**Data section:**
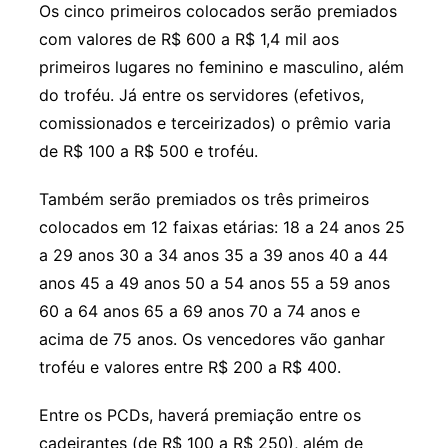
Os cinco primeiros colocados serão premiados
com valores de R$ 600 a R$ 1,4 mil aos
primeiros lugares no feminino e masculino, além
do troféu. Já entre os servidores (efetivos,
comissionados e terceirizados) o prêmio varia
de R$ 100 a R$ 500 e troféu.
Também serão premiados os três primeiros
colocados em 12 faixas etárias: 18 a 24 anos 25
a 29 anos 30 a 34 anos 35 a 39 anos 40 a 44
anos 45 a 49 anos 50 a 54 anos 55 a 59 anos
60 a 64 anos 65 a 69 anos 70 a 74 anos e
acima de 75 anos. Os vencedores vão ganhar
troféu e valores entre R$ 200 a R$ 400.
Entre os PCDs, haverá premiação entre os
cadeirantes (de R$ 100 a R$ 250), além de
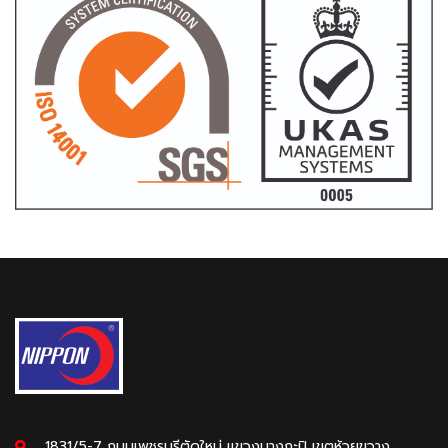
1831/5-7 ถนนเพชรบุรีตัดใหม่ แขวงบางกะปิ เขตห้วยขวาง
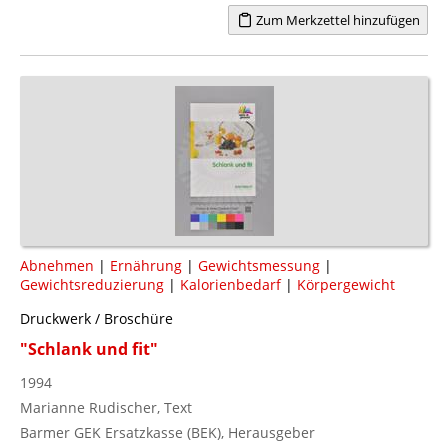
Zum Merkzettel hinzufügen
Abnehmen
|
Ernährung
|
Gewichtsmessung
|
Gewichtsreduzierung
|
Kalorienbedarf
|
Körpergewicht
Druckwerk / Broschüre
"Schlank und fit"
1994
Marianne Rudischer, Text
Barmer GEK Ersatzkasse (BEK), Herausgeber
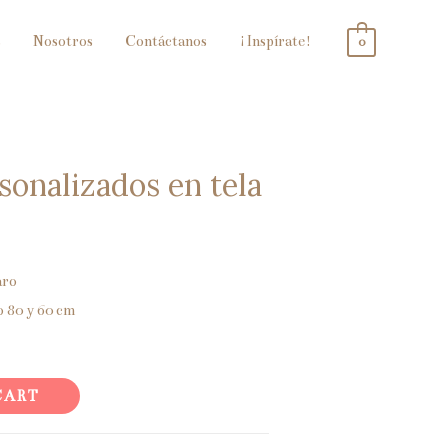
s
Nosotros
Contáctanos
¡Inspírate!
0
sonalizados en tela
aro
o 80 y 60 cm
CART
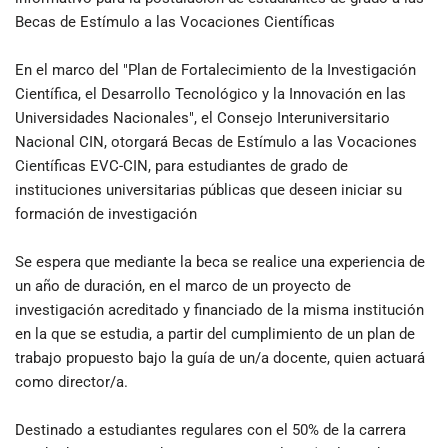
Becas de Estímulo a las Vocaciones Científicas
En el marco del "Plan de Fortalecimiento de la Investigación
Científica, el Desarrollo Tecnológico y la Innovación en las
Universidades Nacionales", el Consejo Interuniversitario
Nacional CIN, otorgará Becas de Estímulo a las Vocaciones
Científicas EVC-CIN, para estudiantes de grado de
instituciones universitarias públicas que deseen iniciar su
formación de investigación
Se espera que mediante la beca se realice una experiencia de
un año de duración, en el marco de un proyecto de
investigación acreditado y financiado de la misma institución
en la que se estudia, a partir del cumplimiento de un plan de
trabajo propuesto bajo la guía de un/a docente, quien actuará
como director/a.
Destinado a estudiantes regulares con el 50% de la carrera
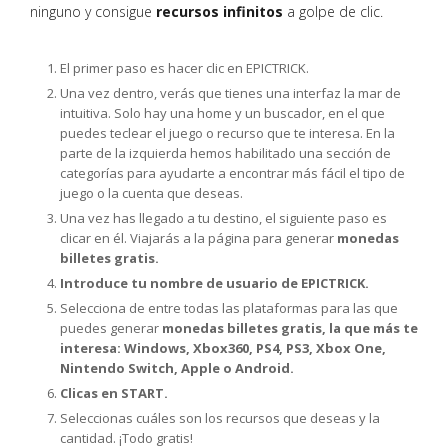
ninguno y consigue
recursos infinitos
a golpe de clic.
El primer paso es hacer clic en EPICTRICK.
Una vez dentro, verás que tienes una interfaz la mar de
intuitiva. Solo hay una home y un buscador, en el que
puedes teclear el juego o recurso que te interesa. En la
parte de la izquierda hemos habilitado una sección de
categorías para ayudarte a encontrar más fácil el tipo de
juego o la cuenta que deseas.
Una vez has llegado a tu destino, el siguiente paso es
clicar en él. Viajarás a la página para generar
monedas
billetes gratis.
Introduce tu nombre de usuario de EPICTRICK.
Selecciona de entre todas las plataformas para las que
puedes generar
monedas billetes gratis, la que más te
interesa: Windows, Xbox360, PS4, PS3, Xbox One,
Nintendo Switch, Apple o Android.
Clicas en START.
Seleccionas cuáles son los recursos que deseas y la
cantidad. ¡Todo gratis!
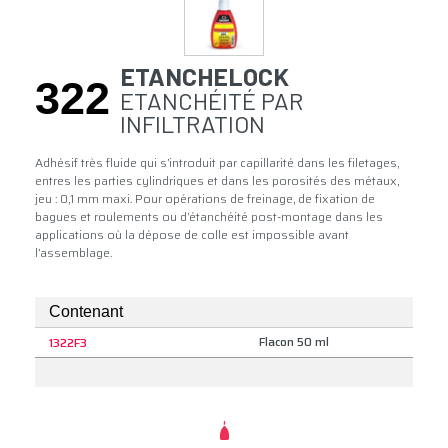
ETANCHELOCK
322
ETANCHÉITÉ PAR
INFILTRATION
Adhésif très fluide qui s’introduit par capillarité dans les filetages,
entres les parties cylindriques et dans les porosités des métaux,
jeu : 0,1 mm maxi. Pour opérations de freinage, de fixation de
bagues et roulements ou d’étanchéité post-montage dans les
applications où la dépose de colle est impossible avant
l’assemblage.
Contenant
Flacon 50 ml
1322F3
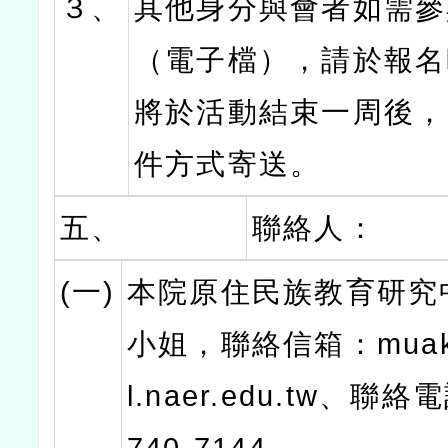
３、
其他身分與會者如需參
（電子檔），請於報名
將於活動結束一周後，
件方式寄送。
五、
聯絡人：
(一)
本院原住民族教育研究
小姐，聯絡信箱：muak
l.naer.edu.tw、聯絡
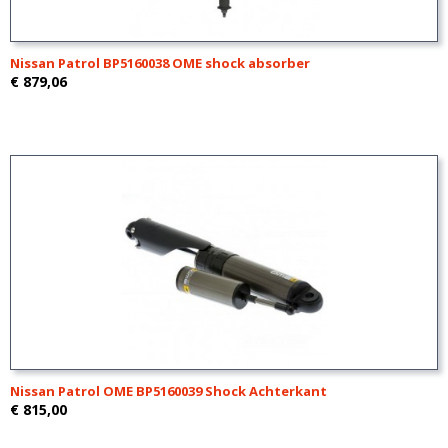
Nissan Patrol BP5160038 OME shock absorber
€ 879,06
Nissan Patrol OME BP5160039 Shock Achterkant
€ 815,00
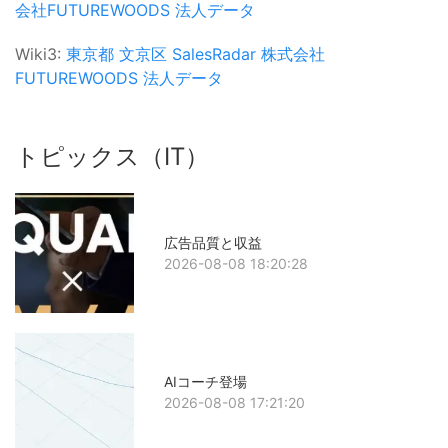
会社FUTUREWOODS
法人データ
Wiki3:
東京都
文京区
SalesRadar
株式会社
FUTUREWOODS
法人データ
トピックス（IT）
広告品質と収益
2026-08-08 18:20:28
AIコーチ登場
2026-08-08 17:21:20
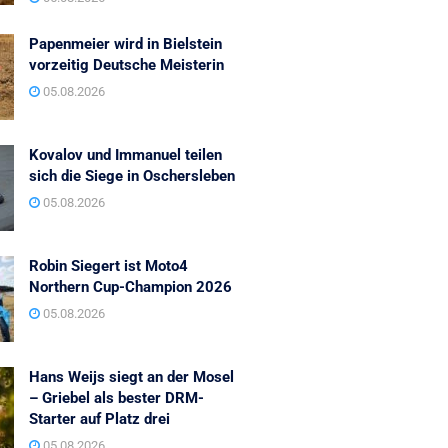
Papenmeier wird in Bielstein
vorzeitig Deutsche Meisterin
05.08.2026
Kovalov und Immanuel teilen
sich die Siege in Oschersleben
05.08.2026
Robin Siegert ist Moto4
Northern Cup-Champion 2026
05.08.2026
Hans Weijs siegt an der Mosel
– Griebel als bester DRM-
Starter auf Platz drei
05.08.2026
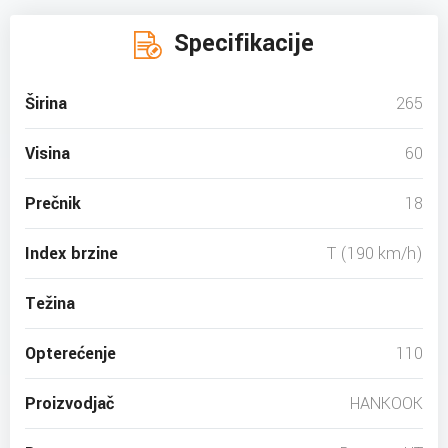
Specifikacije
Širina
265
Visina
60
Prečnik
18
Index brzine
T (190 km/h)
Težina
Opterećenje
110
Proizvodjač
HANKOOK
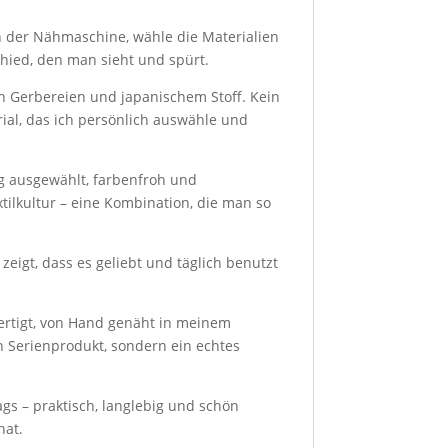
an der Nähmaschine, wähle die Materialien
chied, den man sieht und spürt.
n Gerbereien und japanischem Stoff. Kein
rial, das ich persönlich auswähle und
tig ausgewählt, farbenfroh und
tilkultur – eine Kombination, die man so
zeigt, dass es geliebt und täglich benutzt
rtigt, von Hand genäht in meinem
in Serienprodukt, sondern ein echtes
ags – praktisch, langlebig und schön
hat.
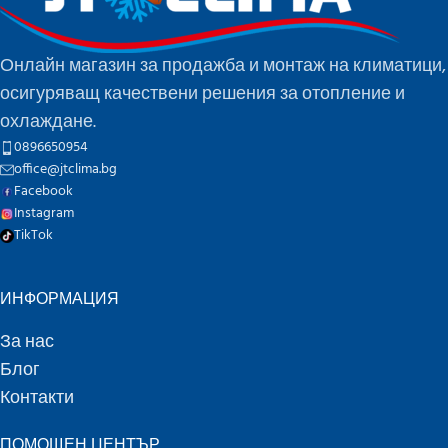
Онлайн магазин за продажба и монтаж на климатици,
осигуряващ качествени решения за отопление и
охлаждане.
0896650954
office@jtclima.bg
Facebook
Instagram
TikTok
ИНФОРМАЦИЯ
За нас
Блог
Контакти
ПОМОЩЕН ЦЕНТЪР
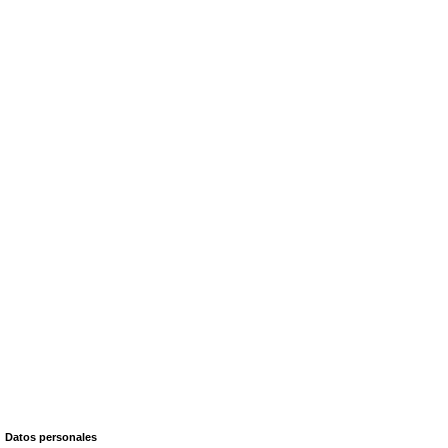
Datos personales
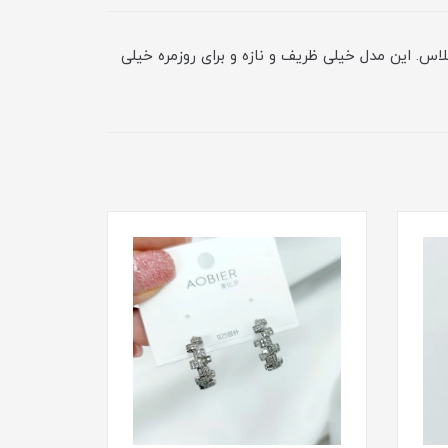
اس. این مدل خیلی ظریف و نازه و برای روزمره خیلی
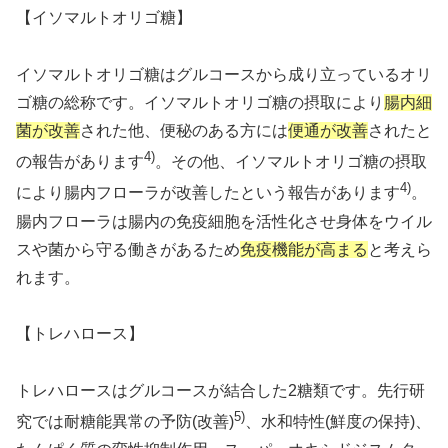
【イソマルトオリゴ糖】
イソマルトオリゴ糖はグルコースから成り立っているオリ
ゴ糖の総称です。イソマルトオリゴ糖の摂取により
腸内細
菌が改善
された他、便秘のある方には
便通が改善
されたと
4)
の報告があります
。その他、イソマルトオリゴ糖の摂取
4)
により腸内フローラが改善したという報告があります
。
腸内フローラは腸内の免疫細胞を活性化させ身体をウイル
スや菌から守る働きがあるため
免疫機能が高まる
と考えら
れます。
【トレハロース】
トレハロースはグルコースが結合した2糖類です。先行研
5)
究では耐糖能異常の予防(改善)
、水和特性(鮮度の保持)、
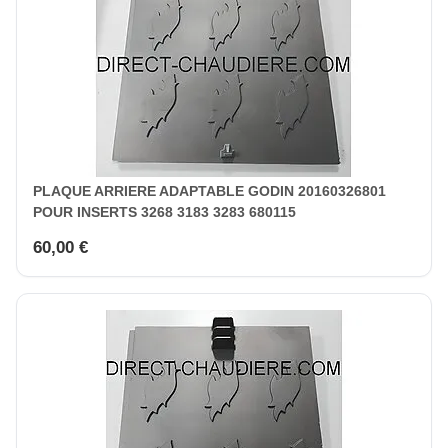
PLAQUE ARRIERE ADAPTABLE GODIN 20160326801
POUR INSERTS 3268 3183 3283 680115
60,00 €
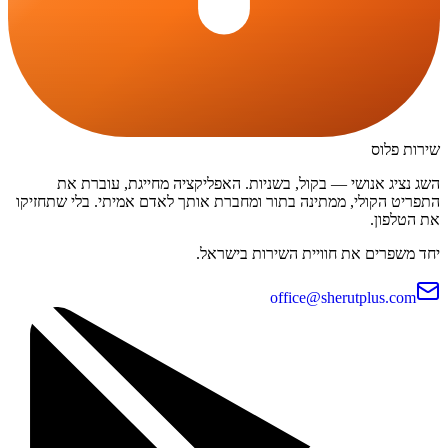
שירות פלוס
השג נציג אנושי — בקול, בשניות. האפליקציה מחייגת, עוברת את
התפריט הקולי, ממתינה בתור ומחברת אותך לאדם אמיתי. בלי שתחזיקו
את הטלפון.
יחד משפרים את חוויית השירות בישראל.
office@sherutplus.com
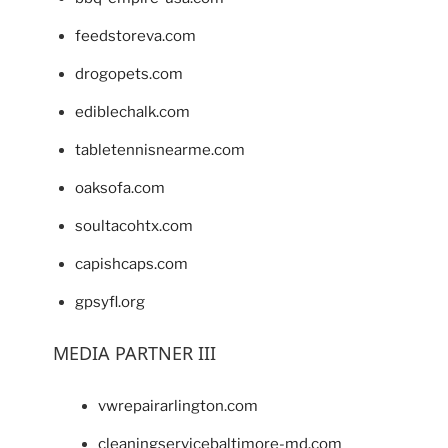
feedstoreva.com
drogopets.com
ediblechalk.com
tabletennisnearme.com
oaksofa.com
soultacohtx.com
capishcaps.com
gpsyfl.org
MEDIA PARTNER III
vwrepairarlington.com
cleaningservicebaltimore-md.com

**What is expected:**
Count the lines in the entries above that contain the word "recursos", and reply with that number only.

**Task result:**
2